Equity  Class A Common Stock, par value $0.0001 per share  457(c) and
457(h)
   36,719,968(2)  $11.18(3)  $410,529,242.24   $0.0001102   $45,240.32 
Equity  Class A Common Stock, par value $0.0001 per share  457(c) and
457(h)
   58,165,382(4)  $0.14(5)  $8,143,153.48   $0.0001102   $897.38(5)
Equity  Class A Common Stock, par value $0.0001 per share  457(c) and
457(h)
   28,587,378(6)  $0.00(7)  $0   $0.0001102   $0.00 
Total Offering Amounts        $418,672,395.72        $46,137.70 
Total Fee Offsets                  $0.00 
Net Fees Due                  $46,137.70 

 

(1)Pursuant to Rule 416(a) under the Securities Act of 1933, as amended (the “Securities Act”), this Registration Statement also registers an indeterminable number of additional shares of Class A common stock of Rumble Inc. (the “Company” or “Registrant”), par value $0.0001 per share (“Class A Common Stock”), as may hereafter be offered or issued under the Rumble Inc. 2022 Stock Incentive Plan (the “Incentive Plan”) and the Rumble Inc. Second Amended and Restated Stock Option Plan (the “A&R Plan”), in each case, to prevent dilution resulting from any future stock splits, stock dividends or similar adjustments of the outstanding Class A Common Stock.

 

(2)Represents 26,219,972 shares of Class A Common Stock reserved and available for issuance under the Incentive Plan as of the date of this Registration Statement, plus 10,499,996, which is the maximum number of shares of Class A Common Stock that may become available for issuance under the Incentive Plan upon the release from escrow of the applicable Seller Escrow Shares and Tandem Option Earnout Shares upon the occurrence of each Triggering Event (each, as defined in the Incentive Plan) in accordance with the Incentive Plan.

 

(3)Estimated solely for purposes of calculating the amount of the registration fee, pursuant to Rules 457(c) and 457(h) under the Securities Act based on the average of the high and low prices per share of Class A Common Stock of $11.18 on November 15, 2022 as reported on the Nasdaq Capital Market.

 

(4)Represents outstanding options to purchase 58,165,382 shares of Class A Common Stock under the A&R Plan as of the date of this Registration Statement (the “Outstanding Options”), which were assumed by the Company in connection with the transactions contemplated by that certain Business Combination Agreement, dated December 1, 2021 (the “Business Combination Agreement”), by and between the Company and Rumble Inc. (n/k/a Rumble Canada Inc.), a corporation incorporated under the laws of the Province of Ontario.

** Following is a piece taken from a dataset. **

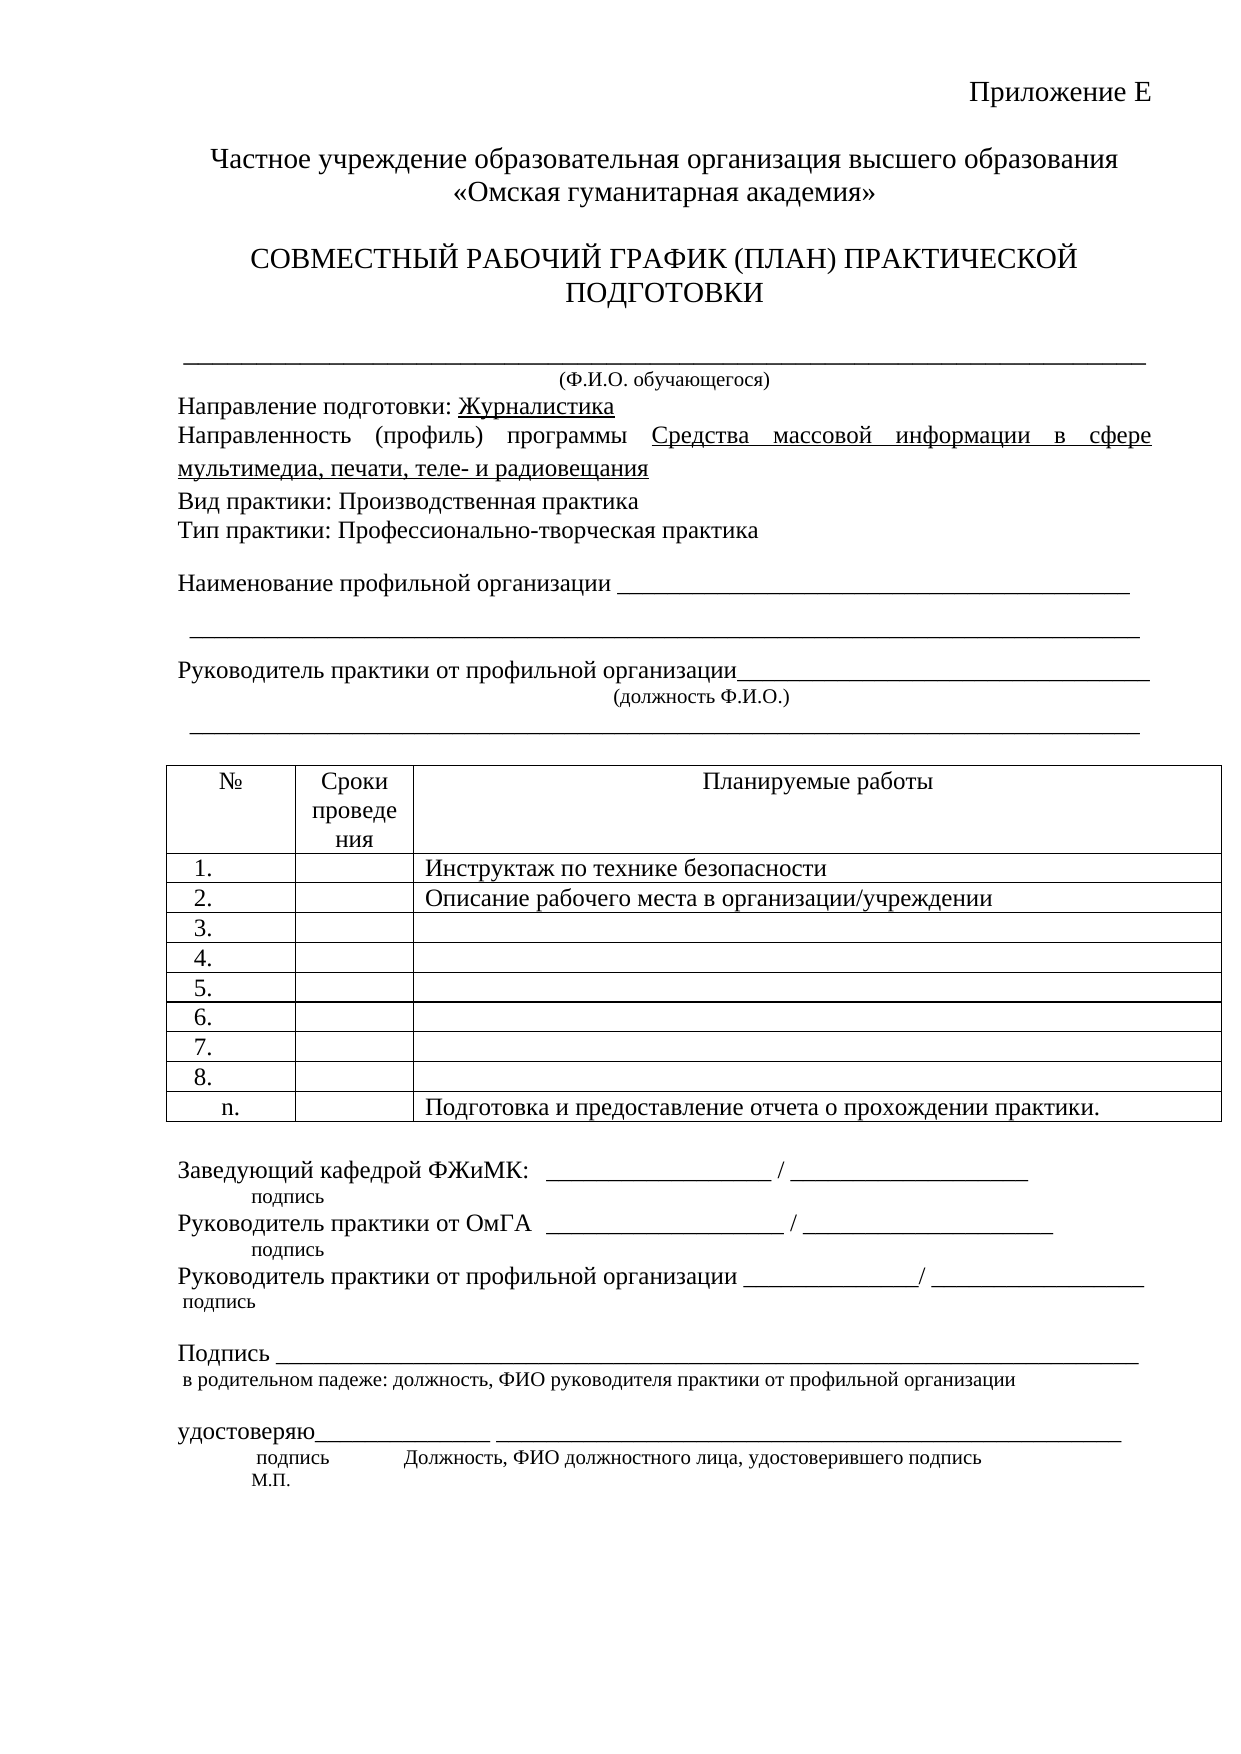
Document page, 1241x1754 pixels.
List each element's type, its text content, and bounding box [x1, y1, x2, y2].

For the avoidance of doubt, this does not include the additional shares of Class A Common Stock that may be issued upon the exercise of the Outstanding Options if all of the Tandem Option Earnout Shares are released from escrow in accordance with the Business Combination Agreement.

 

(5)Estimated solely for purposes of calculating the amount of the registration fee, pursuant to Rules 457(c) and 457(h) under the Securities Act based on $0.14 in respect of the Outstanding Options based on the average weighted exercise price of the Outstanding Options.

 

(6)Represents 28,587,378 shares of Class A Common Stock, which is the maximum number of additional shares of Class A Common Stock that may be issued upon the exercise of the Outstanding Options if all of the Tandem Option Earnout Shares are released from escrow in accordance with the Business Combination Agreement.

 

(7)Estimated solely for purposes of calculating the amount of the registration fee, pursuant to Rules 457(c) and 457(h) under the Securities Act based on $0.00 in respect of the maximum number of additional shares of Class A Common Stock that may be issued pursuant to the Outstanding Options upon the release from escrow of the Tandem Option Earnout Shares in accordance with the Business Combination Agreement. Issuance of these shares would only occur upon exercise of the Outstanding Options and would not require payment of any additional amounts.